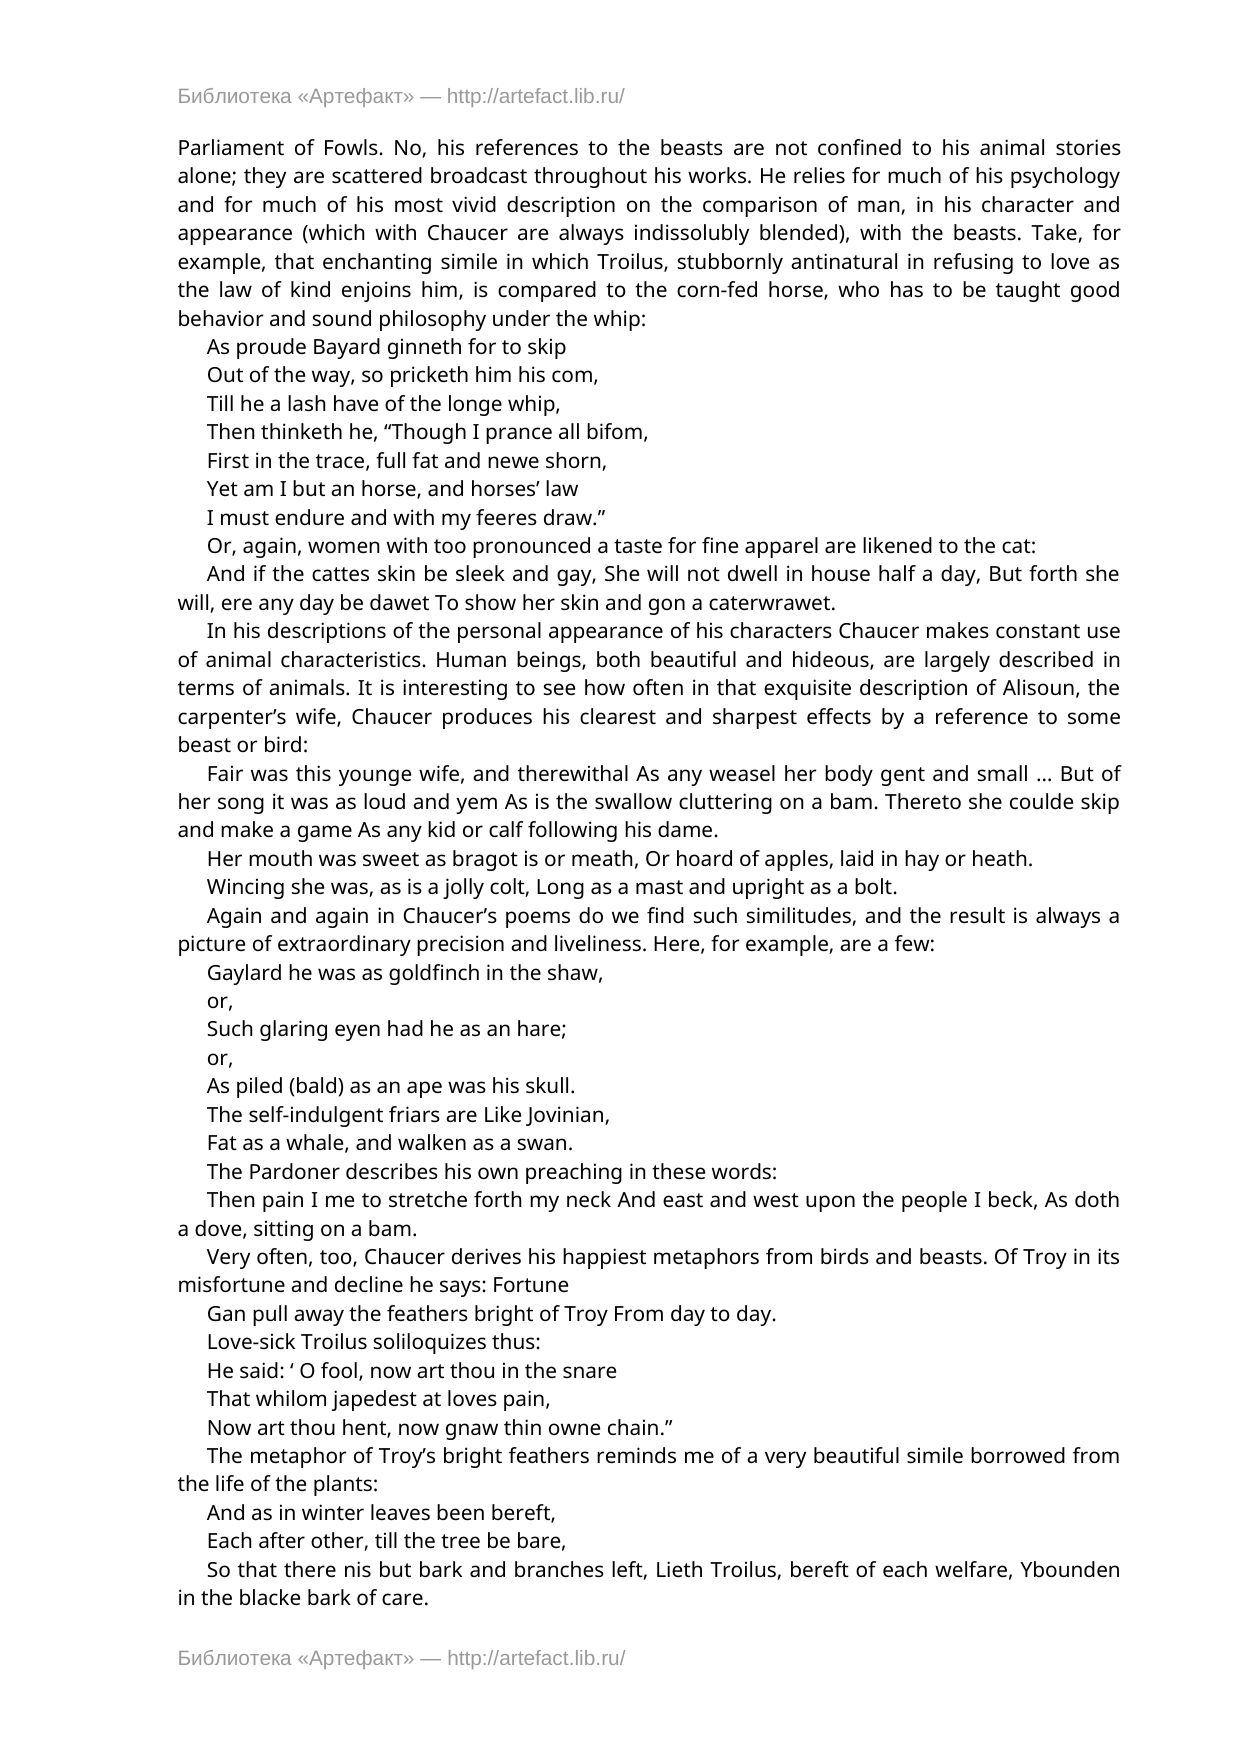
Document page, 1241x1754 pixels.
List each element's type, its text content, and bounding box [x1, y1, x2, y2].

════════

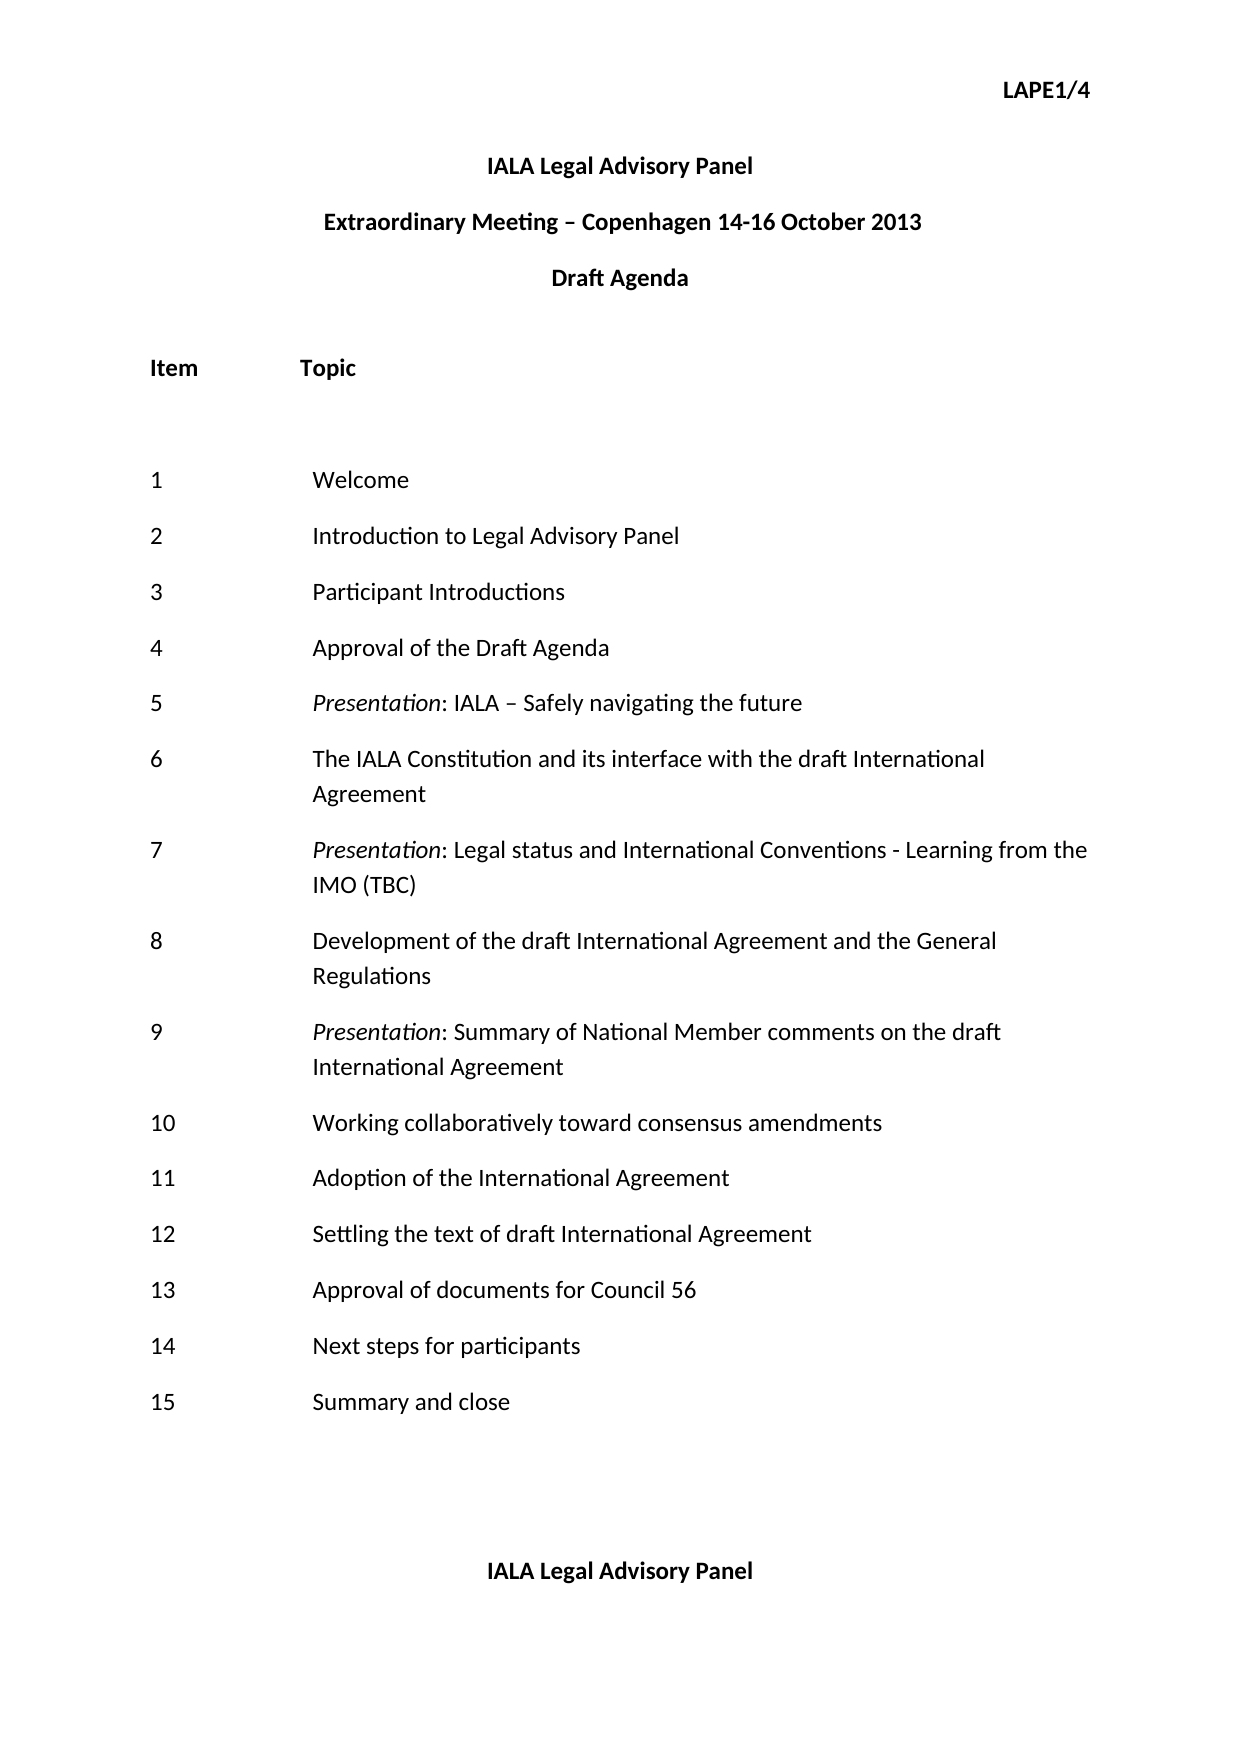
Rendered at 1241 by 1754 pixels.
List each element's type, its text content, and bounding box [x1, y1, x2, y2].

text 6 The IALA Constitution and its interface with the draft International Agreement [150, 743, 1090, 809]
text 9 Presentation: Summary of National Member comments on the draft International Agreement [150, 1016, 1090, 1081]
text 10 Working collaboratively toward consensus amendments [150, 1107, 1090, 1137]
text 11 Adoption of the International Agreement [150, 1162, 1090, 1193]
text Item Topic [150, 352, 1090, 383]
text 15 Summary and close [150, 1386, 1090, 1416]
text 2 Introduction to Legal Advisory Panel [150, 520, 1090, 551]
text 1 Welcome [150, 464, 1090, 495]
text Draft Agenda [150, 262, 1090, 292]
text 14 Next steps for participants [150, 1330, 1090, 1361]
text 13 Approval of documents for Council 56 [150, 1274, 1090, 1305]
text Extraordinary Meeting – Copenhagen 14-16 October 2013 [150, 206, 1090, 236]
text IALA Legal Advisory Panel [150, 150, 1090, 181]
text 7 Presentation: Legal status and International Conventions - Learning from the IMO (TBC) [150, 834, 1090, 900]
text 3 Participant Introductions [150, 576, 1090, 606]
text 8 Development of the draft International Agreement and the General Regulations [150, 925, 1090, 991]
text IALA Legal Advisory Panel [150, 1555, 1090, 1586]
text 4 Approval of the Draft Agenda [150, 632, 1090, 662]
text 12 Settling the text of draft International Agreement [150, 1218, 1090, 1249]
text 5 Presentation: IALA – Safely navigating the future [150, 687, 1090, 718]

════════

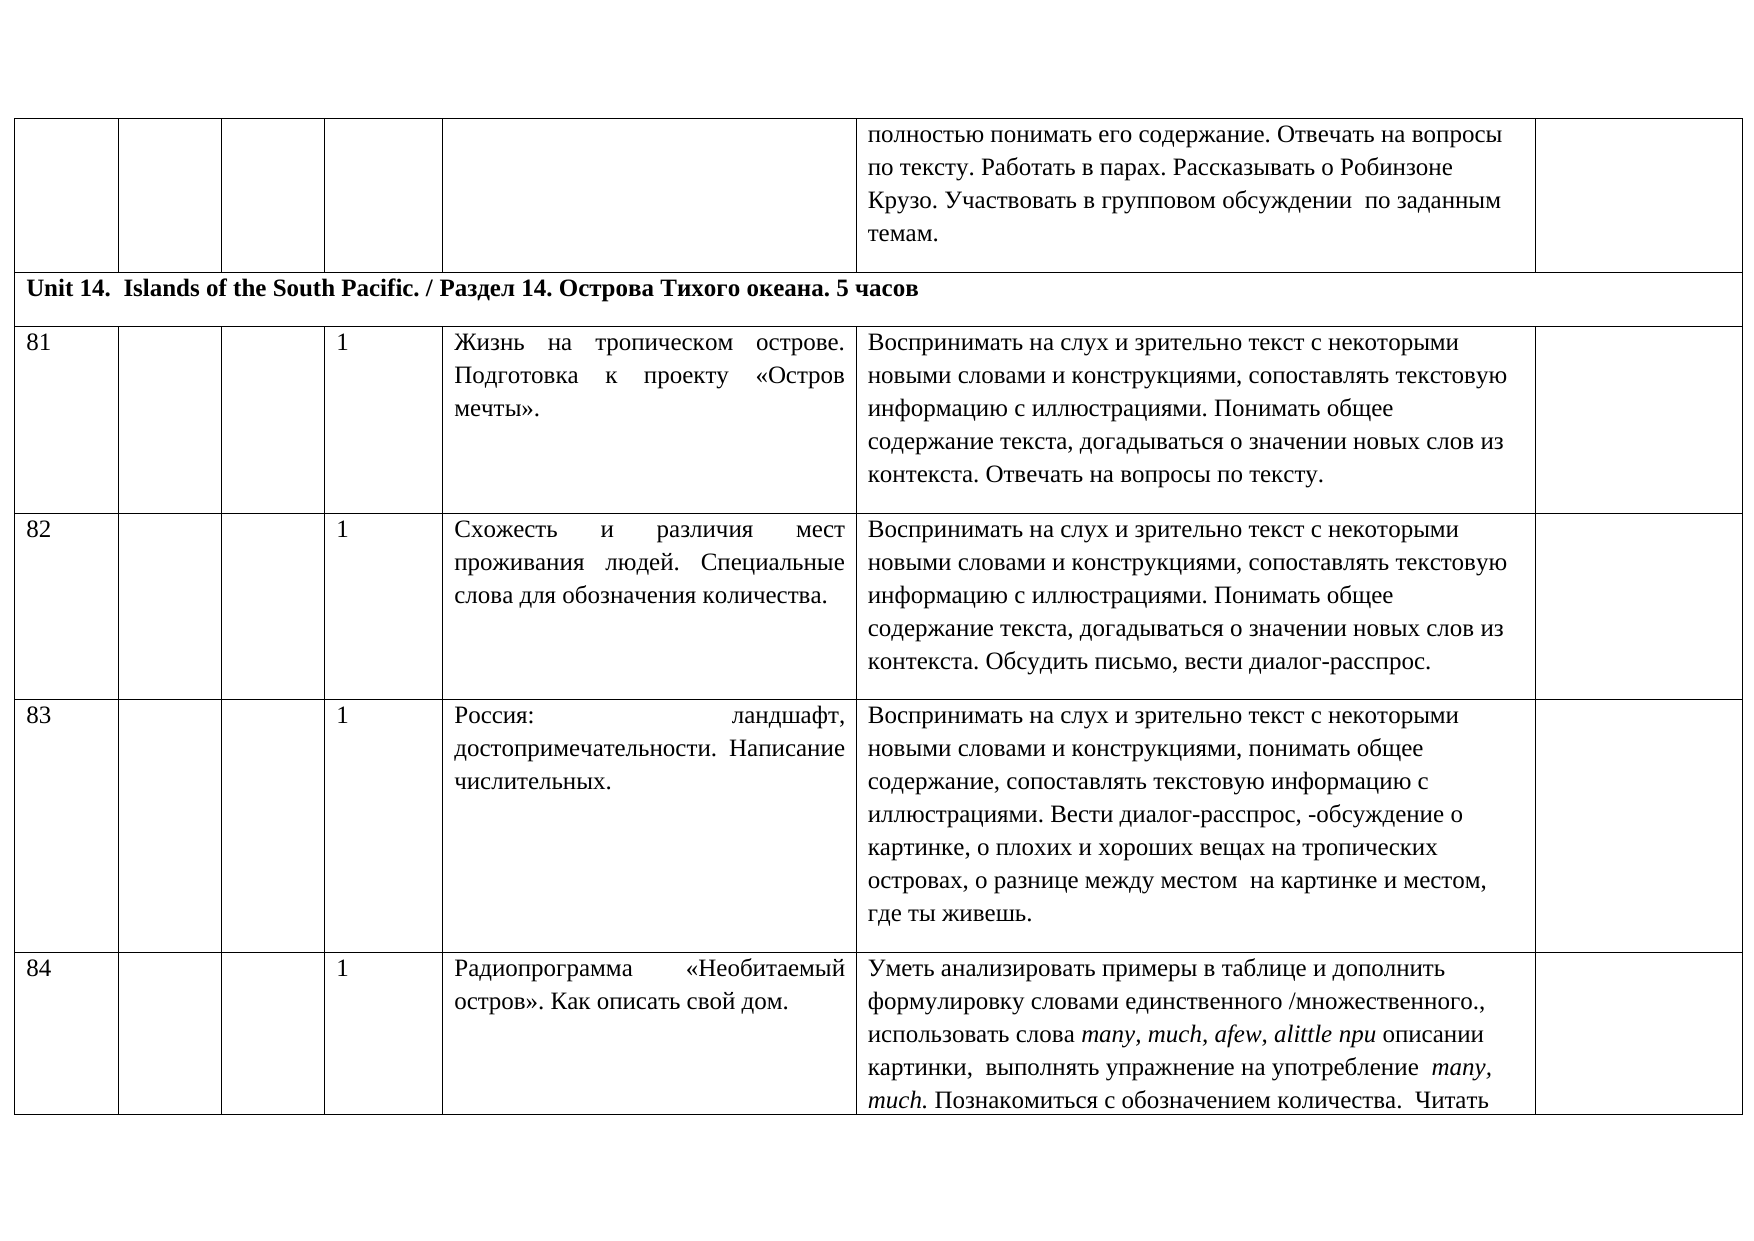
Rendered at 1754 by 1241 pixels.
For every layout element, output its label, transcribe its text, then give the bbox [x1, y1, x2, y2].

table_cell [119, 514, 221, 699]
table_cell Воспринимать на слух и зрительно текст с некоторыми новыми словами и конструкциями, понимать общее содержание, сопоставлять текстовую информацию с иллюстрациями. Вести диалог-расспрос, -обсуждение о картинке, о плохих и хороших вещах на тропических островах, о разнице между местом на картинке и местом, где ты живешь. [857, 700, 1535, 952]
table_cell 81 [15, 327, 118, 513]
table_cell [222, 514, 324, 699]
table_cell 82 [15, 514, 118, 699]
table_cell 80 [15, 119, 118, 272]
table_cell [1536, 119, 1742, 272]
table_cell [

════════

* _WHAT YOU SHOULD DO_
Count how many lines of the entries contain the word "pixels"; only the number should appear in the reply.

* _RESULT_
3